Ancak bu belirleyiciliğin siyasi arenayı şekillendirmesi 90'lı
yıllarla başladı. Bu dönemde Kürt kimlik hareketi ve duyarlılığı bu
çerçevede oluşan siyasi partiler, sol oyların kategorik olarak
azalmasında önemli unsurlardan birisini oluşturmuştu. Benzer bir
şekilde dindar oyların merkez sağdan çekilmesi, MNP-MSP-RP
geleneğine kayması bu “merkez siyasi bölgede” yaşanan çöküntünün
ilk ciddi nedeniydi. Türkiye'de bu yeni dağılımın, oluşan
yelpazenin sonuçlarını 1993-2002 arasında merkez sağ ve sol krizi,
koalisyon zorunlukları ve istikrarsızlık olarak teneffüs etti.
1990'lara hangi açıdan bakarsak bakalım, bireyi hak ve özgürlükleri
açısından kültürel yönleriyle yeniden tanımlayan kimlikler
şemsiyesini görürüz. 1990'lı yıllarda çeşitli gazetelerde yazdığım
yazılara bakınca kimlik meselesinin ne denli kaplayıcı bir yer
tuttuğunu tekrar görüyorum. O dönemde çıkan Yeni Yüzyıl Gazetesi,
tartışma sayfalarıyla, bugün pek çoğu olgun akademisyen ve
entelektüel olan isimlerin kimlik meselesini politik ve teorik
olarak egemen tartışma unsuru kılmalarının tanıdığıdır.

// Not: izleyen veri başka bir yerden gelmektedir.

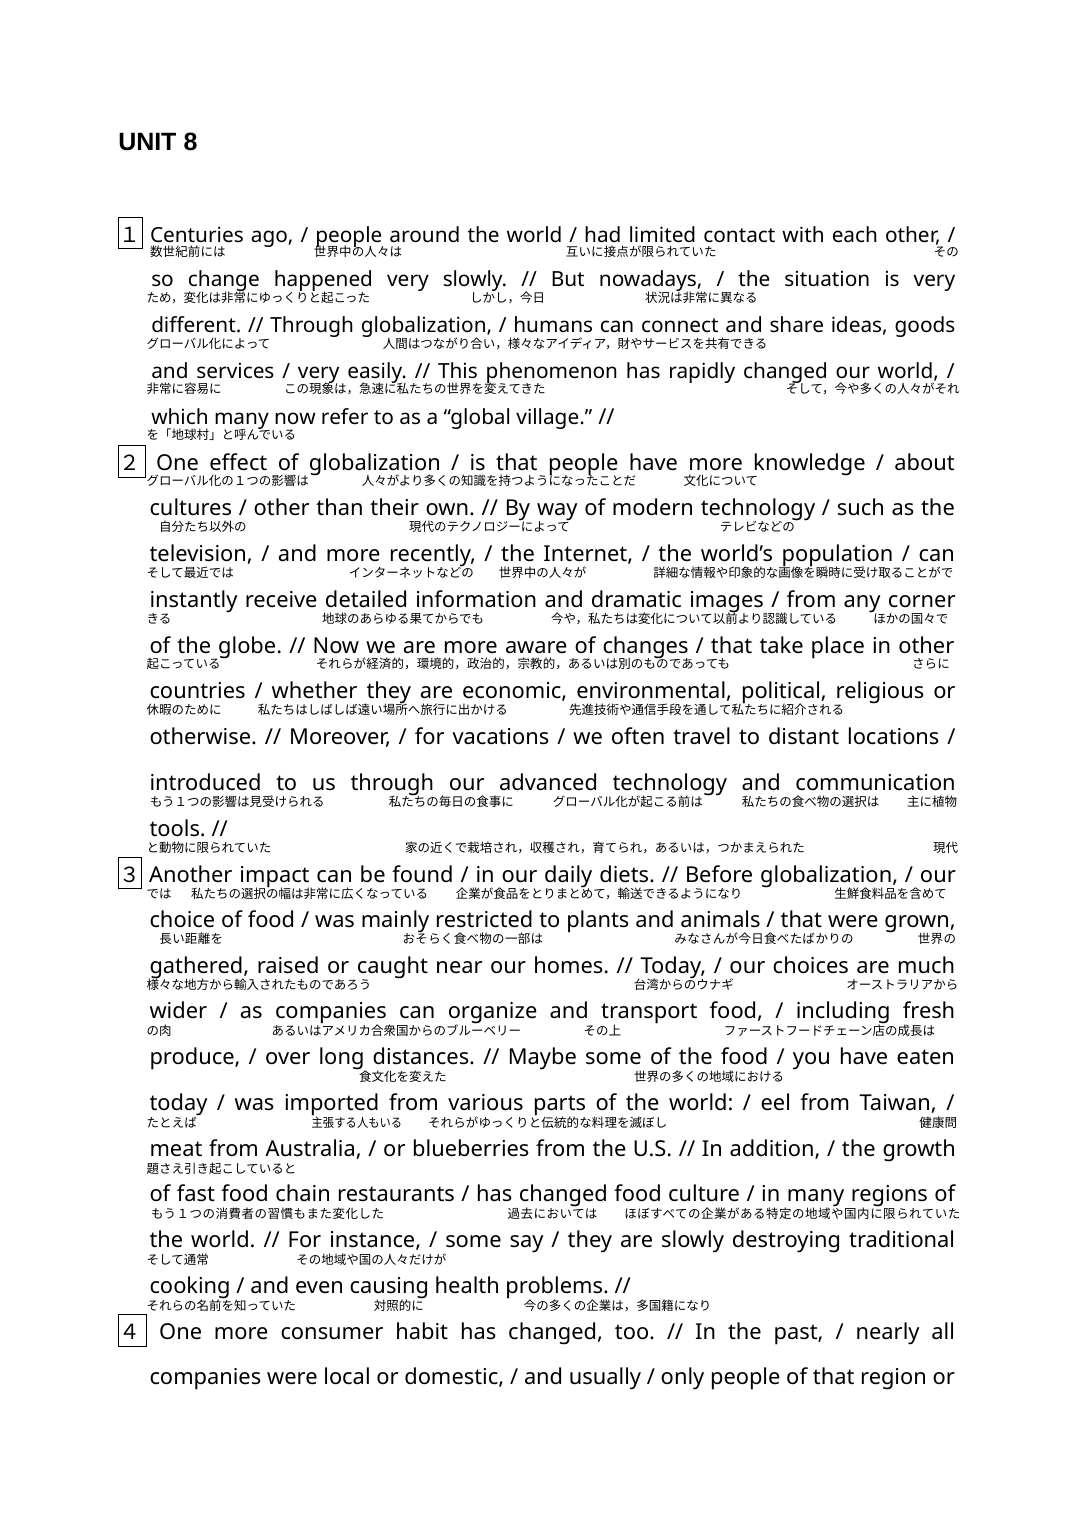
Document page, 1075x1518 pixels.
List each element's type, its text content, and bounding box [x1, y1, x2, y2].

text １ Centuries ago, / people around the world / had limited contact with each other, / so change happened very slowly. // But nowadays, / the situation is very different. // Through globalization, / humans can connect and share ideas, goods and services / very easily. // This phenomenon has rapidly changed our world, / which many now refer to as a “global village.” // [118, 210, 957, 439]
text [118, 1308, 957, 1399]
text ２ One effect of globalization / is that people have more knowledge / about cultures / other than their own. // By way of modern technology / such as the television, / and more recently, / the Internet, / the world’s population / can instantly receive detailed information and dramatic images / from any corner of the globe. // Now we are more aware of changes / that take place in other countries / whether they are economic, environmental, political, religious or otherwise. // Moreover, / for vacations / we often travel to distant locations / introduced to us through our advanced technology and communication tools. // [118, 439, 957, 850]
text UNIT 8 [118, 119, 957, 164]
text ３ Another impact can be found / in our daily diets. // Before globalization, / our choice of food / was mainly restricted to plants and animals / that were grown, gathered, raised or caught near our homes. // Today, / our choices are much wider / as companies can organize and transport food, / including fresh produce, / over long distances. // Maybe some of the food / you have eaten today / was imported from various parts of the world: / eel from Taiwan, / meat from Australia, / or blueberries from the U.S. // In addition, / the growth of fast food chain restaurants / has changed food culture / in many regions of the world. // For instance, / some say / they are slowly destroying traditional cooking / and even causing health problems. // [118, 850, 957, 1308]
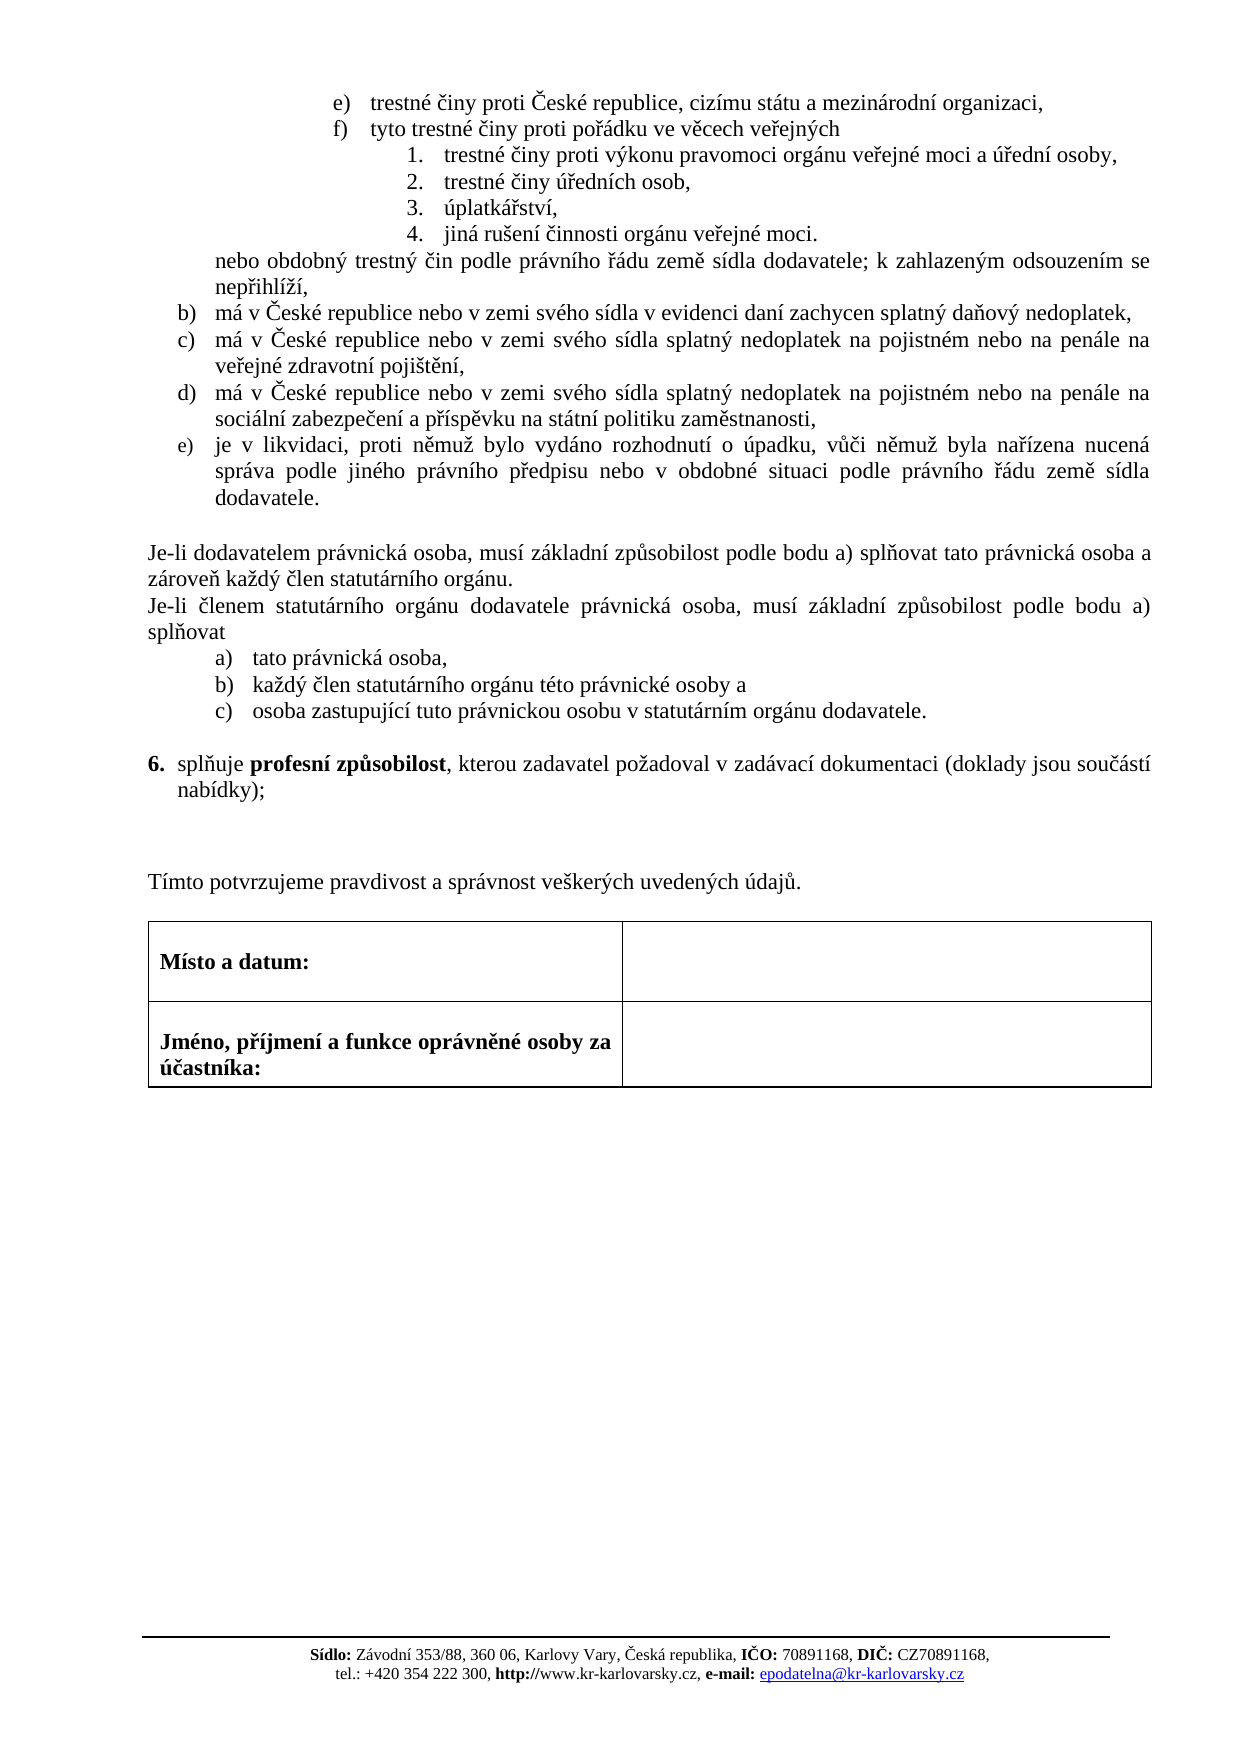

2002 sonrası bu dalganın kurucu bir evresi oldu. 28 Şubat gibi
yaşanan krizlerin, bu krizlerin ürettiği etkileşimlerin, örneğin
MNP-MSP-RP geleneğinin devamı olan FP ve AK Parti'nin AB üzerinden
evrensel değerlere açtığı kapıların da etkisiyse, AK Parti
üzerinden Türkiye'de yeni bir sayfanın oluşmasına yol açtı.